_To do:_ Work through the records that follow and return each line containing the word "BODOVÁNÍ".

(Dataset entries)
################
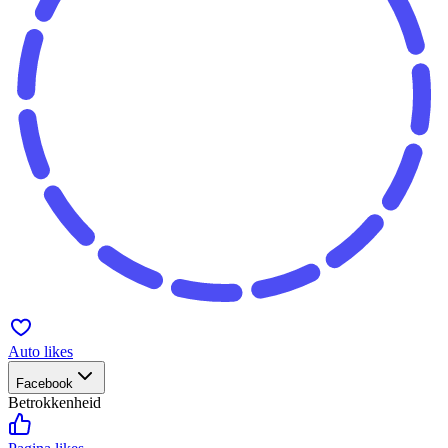
Auto likes
Facebook
Betrokkenheid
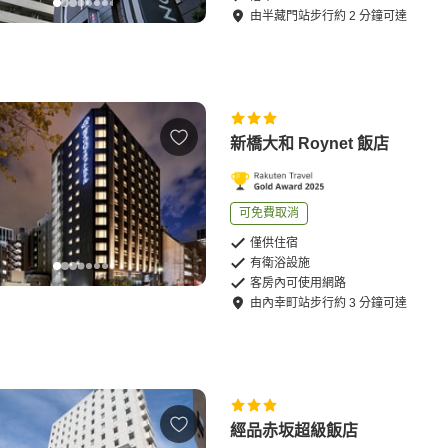
由
半藏門站
步行
約
2
分鐘可達
新橋大和 Roynet 飯店
可免費取消
僅供住宿
有衛浴設施
客房內可使用網路
由
內幸町站
步行
約
3
分鐘可達
經品赤坂超級飯店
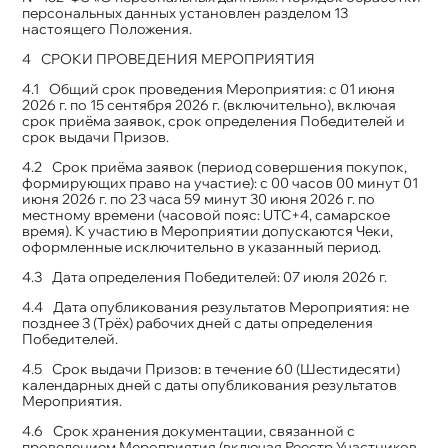
персональных данных установлен разделом 13
настоящего Положения.
СРОКИ ПРОВЕДЕНИЯ МЕРОПРИЯТИЯ
Общий срок проведения Мероприятия: с 01 июня
2026 г. по 15 сентября 2026 г. (включительно), включая
срок приёма заявок, срок определения Победителей и
срок выдачи Призов.
Срок приёма заявок (период совершения покупок,
формирующих право на участие): с 00 часов 00 минут 01
июня 2026 г. по 23 часа 59 минут 30 июня 2026 г. по
местному времени (часовой пояс: UTC+4, самарское
время). К участию в Мероприятии допускаются Чеки,
оформленные исключительно в указанный период.
Дата определения Победителей: 07 июля 2026 г.
Дата опубликования результатов Мероприятия: не
позднее 3 (Трёх) рабочих дней с даты определения
Победителей.
Срок выдачи Призов: в течение 60 (Шестидесяти)
календарных дней с даты опубликования результатов
Мероприятия.
Срок хранения документации, связанной с
проведением Мероприятия (включая Реестр Участников,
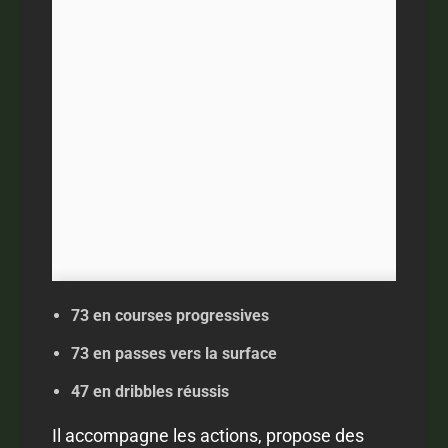
73 en courses progressives
73 en passes vers la surface
47 en dribbles réussis
Il accompagne les actions, propose des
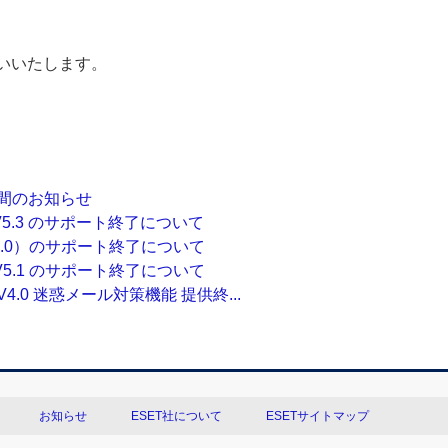
いいたします。
間のお知らせ
ator V5.3 のサポート終了について
.0）のサポート終了について
ator V5.1 のサポート終了について
Linux V4.0 迷惑メール対策機能 提供終...
お知らせ
ESET社について
ESETサイトマップ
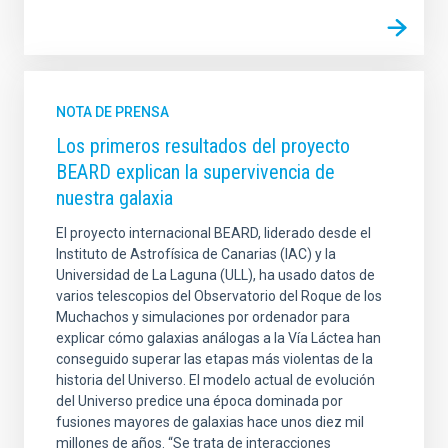
NOTA DE PRENSA
Los primeros resultados del proyecto
BEARD explican la supervivencia de
nuestra galaxia
El proyecto internacional BEARD, liderado desde el
Instituto de Astrofísica de Canarias (IAC) y la
Universidad de La Laguna (ULL), ha usado datos de
varios telescopios del Observatorio del Roque de los
Muchachos y simulaciones por ordenador para
explicar cómo galaxias análogas a la Vía Láctea han
conseguido superar las etapas más violentas de la
historia del Universo. El modelo actual de evolución
del Universo predice una época dominada por
fusiones mayores de galaxias hace unos diez mil
millones de años. “Se trata de interacciones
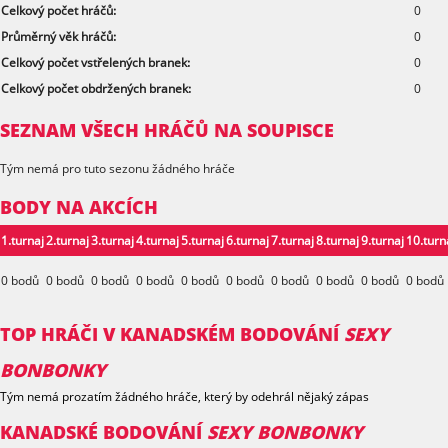
Celkový počet hráčů:
0
Průměrný věk hráčů:
0
Celkový počet vstřelených branek:
0
Celkový počet obdržených branek:
0
SEZNAM VŠECH HRÁČŮ NA SOUPISCE
Tým nemá pro tuto sezonu žádného hráče
BODY NA AKCÍCH
1.turnaj
2.turnaj
3.turnaj
4.turnaj
5.turnaj
6.turnaj
7.turnaj
8.turnaj
9.turnaj
10.turn
0 bodů
0 bodů
0 bodů
0 bodů
0 bodů
0 bodů
0 bodů
0 bodů
0 bodů
0 bodů
TOP HRÁČI V KANADSKÉM BODOVÁNÍ
SEXY
BONBONKY
Tým nemá prozatím žádného hráče, který by odehrál nějaký zápas
KANADSKÉ BODOVÁNÍ
SEXY BONBONKY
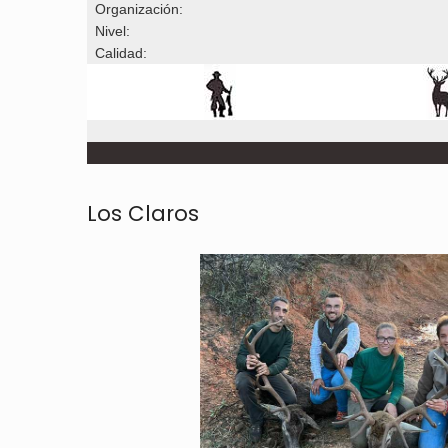
Organización:
Nivel:
Calidad:
Los Claros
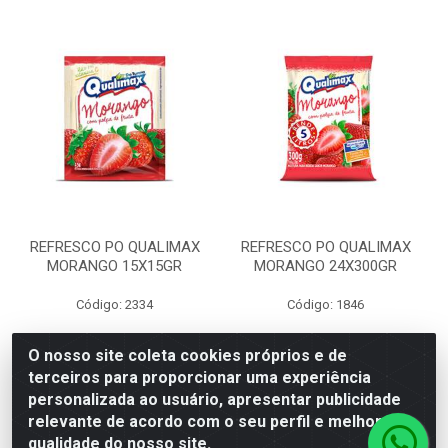
REFRESCO PO QUALIMAX
REFRESCO PO QUALIMAX
MORANGO 15X15GR
MORANGO 24X300GR
Código: 2334
Código: 1846
O nosso site coleta cookies próprios e de
terceiros para proporcionar uma experiência
Faça seu login ou
Faça seu login ou
personalizada ao usuário, apresentar publicidade
cadastre-se para
cadastre-se para
ver preços e
ver preços e
relevante de acordo com o seu perfil e melhorar a
comprar
comprar
qualidade do nosso site.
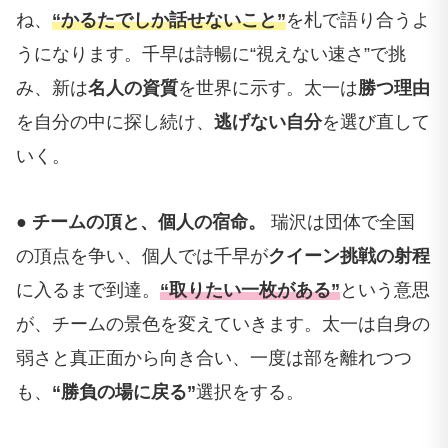
ね、
“かるたでしか話せないこと”
を札で語り合うよ
うになります。千早は詩暢に“視えない速さ”で挑
み、新は
名人の資質
を世界に示す。太一は
勝つ理由
を自分の中に探し続け、
逃げない自分
を選び直して
いく。
● チームの頂と、個人の宿命。
瑞沢は団体で全国
の頂点を争い、個人では千早が
クイーン挑戦の射程
に入るまで到達。
“取りたい一枚がある”
という意思
が、チームの景色を変えていきます。太一は自身の
弱さと真正面から向き合い、一度は部を離れつつ
も、
“勝負の場に戻る”
選択をする。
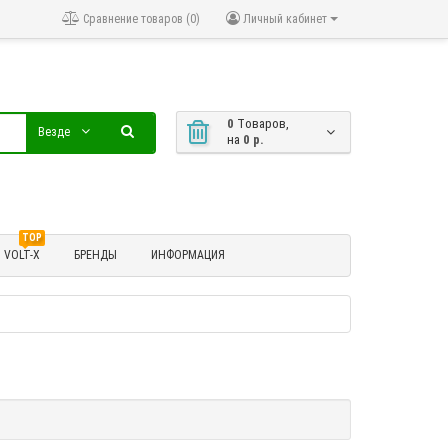
Сравнение товаров (0)
Личный кабинет
0
Tоваров,
Везде
на
0 р.
TOP
VOLT-X
БРЕНДЫ
ИНФОРМАЦИЯ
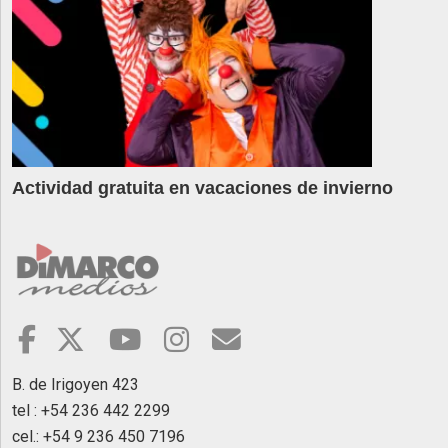
Actividad gratuita en vacaciones de invierno
B. de Irigoyen 423
tel : +54 236 442 2299
cel.: +54 9 236 450 7196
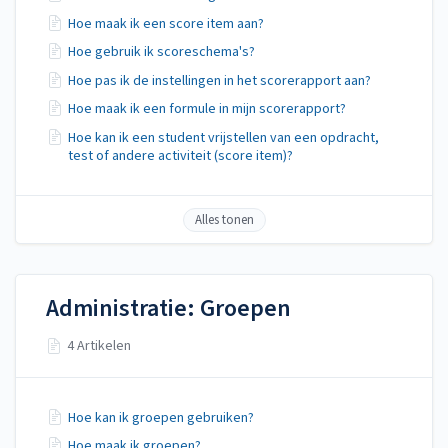
Hoe maak ik een score item aan?
Hoe gebruik ik scoreschema's?
Hoe pas ik de instellingen in het scorerapport aan?
Hoe maak ik een formule in mijn scorerapport?
Hoe kan ik een student vrijstellen van een opdracht,
test of andere activiteit (score item)?
Alles tonen
Administratie: Groepen
4 Artikelen
Hoe kan ik groepen gebruiken?
Hoe maak ik groepen?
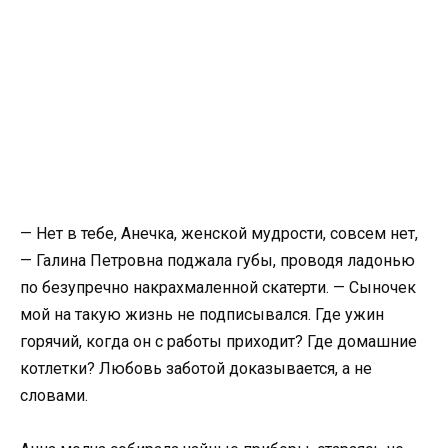
— Нет в тебе, Анечка, женской мудрости, совсем нет,
— Галина Петровна поджала губы, проводя ладонью
по безупречно накрахмаленной скатерти. — Сыночек
мой на такую жизнь не подписывался. Где ужин
горячий, когда он с работы приходит? Где домашние
котлетки? Любовь заботой доказывается, а не
словами.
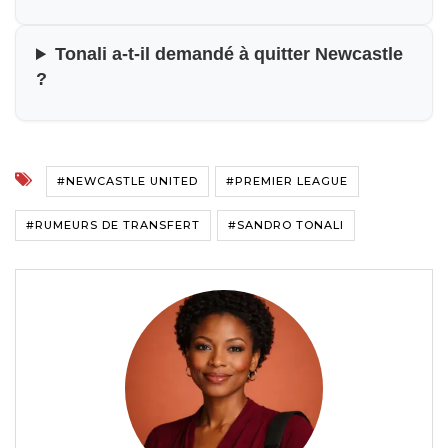
Tonali a-t-il demandé à quitter Newcastle
?
#NEWCASTLE UNITED
#PREMIER LEAGUE
#RUMEURS DE TRANSFERT
#SANDRO TONALI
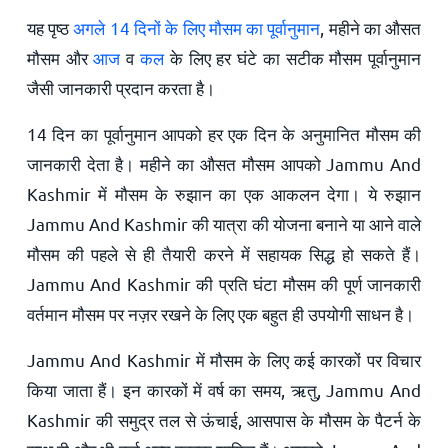
यह पृष्ठ
अगले 14 दिनों के लिए मौसम का पूर्वानुमान
, महीने का औसत
मौसम और
आज
व
कल
के लिए हर घंटे का सटीक मौसम पूर्वानुमान
जैसी जानकारी प्रदान करता है।
14 दिन का पूर्वानुमान आपको हर एक दिन के अनुमानित मौसम की
जानकारी देता है। महीने का औसत मौसम आपको Jammu And
Kashmir में मौसम के रुझान का एक आकलन देगा। ये रुझान
Jammu And Kashmir की यात्रा की योजना बनाने या आने वाले
मौसम की पहले से ही तैयारी करने में सहायक सिद्ध हो सकते हैं।
Jammu And Kashmir की प्रति घंटा मौसम की पूर्ण जानकारी
वर्तमान मौसम पर नज़र रखने के लिए एक बहुत ही उपयोगी साधन है।
Jammu And Kashmir में मौसम के लिए कई कारकों पर विचार
किया जाता हैं। इन कारकों में वर्ष का समय, ऋतु, Jammu And
Kashmir की समुद्र तल से ऊंचाई, आसपास के मौसम के पैटर्न के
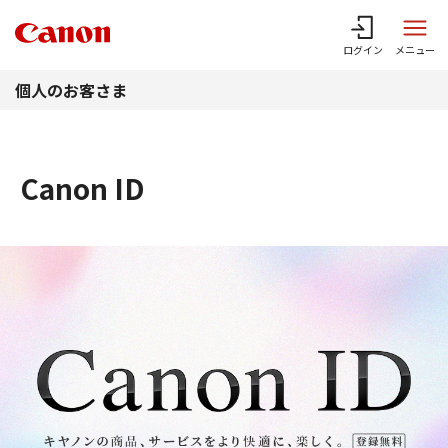
このページの本文へ
ログイン
メニュー
個人のお客さま
Canon ID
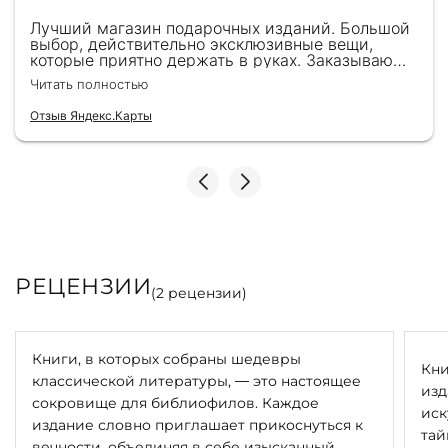
Лучший магазин подарочных изданий. Большой
выбор, действительно эксклюзивные вещи,
которые приятно держать в руках. Заказываю
здесь уже второй раз для бизнес-партнеров,
Читать полностью
всегда всё безупречно — от общения с
консультантами до качества самих книг.
Отзыв Яндекс.Карты
Однозначно рекомендую
РЕЦЕНЗИИ
(
2
рецензии)
Книги, в которых собраны шедевры
Кни
классической литературы, — это настоящее
изд
сокровище для библиофилов. Каждое
иск
издание словно приглашает прикоснуться к
тай
вечности, объединяя в себе изысканный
################
_Expected answer:_
TOP HRÁČI V KANADSKÉM BODOVÁNÍ
KANADSKÉ BODOVÁNÍ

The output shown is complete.